Я еще дам Сергею самому высказаться на эту тему, но сделаю это несколько позднее. Сейчас меня томит его американская поездка.
Как я уже говорил ранее, мне до сих пор так и не довелось побывать за границей, тем более в Америке, и сам по себе я никогда не взялся бы писать об этой стране. Однако рассказы Сергея о его поездках всегда были столь точны и живописны, всегда столь изобиловали тонкими наблюдениями, что заклинивались в памяти слушателей прочно и надолго. Я же, со своим идеографическим устройством мозга, просто видел эти поездки в картинках, и восстановить некоторые из них не составляет для меня никакого труда.
Следует добавить, что эти картинки существовали в материальном воплощении. Сергей повсюду ездил с видеокамерой и отснял в дальних странах бесконечное множество кассет. Если мой приход к Сергею совпадал с его возвращением из очередного путешествия, он обязательно включал видеомагнитофон и пускался в долгие рассказы. Как правило, они были бесконечно интересны. Семья слушала раскрыв рты. Я, правда, держал рот закрытым, но зато глаза и уши были распахнуты настежь. Даже обида на судьбу, которая – со свойственным всякой судьбе безразличием – меня обделила странствиями, опускалась глубоко на дно сознания, темные воды зависти непроницаемо смыкались, и я легко переносился в потусторонний мир.
Так я побывал во множестве городов – Берлине, Париже, Кельне, Лондоне, Каире, Нью-Йорке, Дюссельдорфе, Гааге, Бонне, Кембридже, Вашингтоне, Принстоне, Ганновере, Варшаве, Санта-Крузе, Франкфурте, Амстердаме, Пловдиве, Белграде, Сан-Франциско, Будапеште, Александрии, Сан-Хосе, Софии, Страсбурге, Лос-Анджелесе, Барселоне, снова Сан-Франциско, Праге, Велико-Тырнове, Стратфорде-на-Эйвоне и еще раз Сан-Франциско, о котором Сергей мог говорить без конца, не повторяясь и не перебивая самого себя.
Однако последняя поездка в «город вечной весны» получилась совсем не радужной, и о ней Сергей поначалу рассказывал очень мало. События, там произошедшие, как и многие другие эпизоды, описанные здесь, мне пришлось восстанавливать особым образом, соединяя в памяти обрывки разрозненных бесед, Сергеевы монологи в Жуковке, случайные ремарки и драматические сцены, незваным участником которой я стал по прихоти судьбы и собственного злокозненного характера.

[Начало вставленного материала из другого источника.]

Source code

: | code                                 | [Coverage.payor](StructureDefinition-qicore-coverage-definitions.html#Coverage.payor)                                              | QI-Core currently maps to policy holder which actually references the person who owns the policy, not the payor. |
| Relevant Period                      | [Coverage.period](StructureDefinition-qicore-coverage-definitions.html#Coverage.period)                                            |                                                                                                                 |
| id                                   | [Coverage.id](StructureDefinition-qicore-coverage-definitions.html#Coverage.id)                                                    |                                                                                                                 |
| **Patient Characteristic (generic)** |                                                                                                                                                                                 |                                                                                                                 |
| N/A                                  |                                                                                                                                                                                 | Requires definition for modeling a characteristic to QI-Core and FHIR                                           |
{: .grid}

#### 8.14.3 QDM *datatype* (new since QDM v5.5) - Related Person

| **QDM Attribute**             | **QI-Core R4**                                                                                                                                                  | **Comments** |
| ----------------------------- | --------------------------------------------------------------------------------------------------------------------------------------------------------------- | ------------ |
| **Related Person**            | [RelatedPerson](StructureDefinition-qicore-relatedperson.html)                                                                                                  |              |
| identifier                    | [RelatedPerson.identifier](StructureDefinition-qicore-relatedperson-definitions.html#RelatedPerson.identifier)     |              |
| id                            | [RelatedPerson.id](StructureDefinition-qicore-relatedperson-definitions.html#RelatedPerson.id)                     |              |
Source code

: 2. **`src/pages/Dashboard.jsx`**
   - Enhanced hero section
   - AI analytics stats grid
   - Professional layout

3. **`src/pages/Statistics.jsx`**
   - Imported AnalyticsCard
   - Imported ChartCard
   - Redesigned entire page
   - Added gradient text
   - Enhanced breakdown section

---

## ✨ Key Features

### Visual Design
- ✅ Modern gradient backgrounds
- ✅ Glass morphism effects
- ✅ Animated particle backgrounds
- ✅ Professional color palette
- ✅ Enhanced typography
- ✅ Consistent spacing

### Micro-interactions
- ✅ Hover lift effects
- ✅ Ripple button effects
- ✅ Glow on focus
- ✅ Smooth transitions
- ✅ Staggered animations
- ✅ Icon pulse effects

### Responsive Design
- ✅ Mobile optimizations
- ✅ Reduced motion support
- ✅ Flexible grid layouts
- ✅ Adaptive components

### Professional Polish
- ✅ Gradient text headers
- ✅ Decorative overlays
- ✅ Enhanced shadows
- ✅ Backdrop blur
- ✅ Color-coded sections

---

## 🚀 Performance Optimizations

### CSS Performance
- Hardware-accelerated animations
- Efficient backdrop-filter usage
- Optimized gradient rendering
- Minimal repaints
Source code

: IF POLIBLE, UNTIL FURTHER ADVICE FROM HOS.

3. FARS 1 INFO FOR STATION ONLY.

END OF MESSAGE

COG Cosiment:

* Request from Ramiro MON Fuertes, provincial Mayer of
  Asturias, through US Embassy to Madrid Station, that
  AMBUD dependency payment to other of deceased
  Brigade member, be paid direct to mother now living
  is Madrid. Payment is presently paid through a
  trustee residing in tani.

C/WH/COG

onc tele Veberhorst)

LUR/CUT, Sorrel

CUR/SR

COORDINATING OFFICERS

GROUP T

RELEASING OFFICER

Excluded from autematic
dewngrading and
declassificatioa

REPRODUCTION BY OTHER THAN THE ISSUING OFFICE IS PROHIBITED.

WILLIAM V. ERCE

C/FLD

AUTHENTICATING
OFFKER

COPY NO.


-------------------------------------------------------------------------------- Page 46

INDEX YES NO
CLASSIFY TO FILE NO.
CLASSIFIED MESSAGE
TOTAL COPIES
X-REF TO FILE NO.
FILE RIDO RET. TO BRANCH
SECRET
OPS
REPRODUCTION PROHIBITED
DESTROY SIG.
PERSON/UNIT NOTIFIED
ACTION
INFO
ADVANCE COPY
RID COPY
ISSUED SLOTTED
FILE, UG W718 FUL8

Все десять дней, что оставались до поездку в Америку, Сергей пытался логическим путем разгадать тайну опустошения банковского сейфа. И ни к какому ответу не пришел. Он решительно не мог понять, каким образом умудрился сам ограбить себя. Ведь если бы он был в глухом запое – тогда все объяснилось бы. Пришел в полуотключке в банк, забрал содержимое сейфа и перепрятал его в какое-нибудь сверхнадежное – по пьяному размышлению – место. А потом начисто забыл о содеянном. Похожие случаи в прошлой жизни Сергея случались. Но сейчас-то шла не прошлая, а настоящая жизнь, в которой давно уже не было места спиртному, и заново отыскивать это место Сергей не собирался ни в ближнем, ни в самом отдаленном будущем.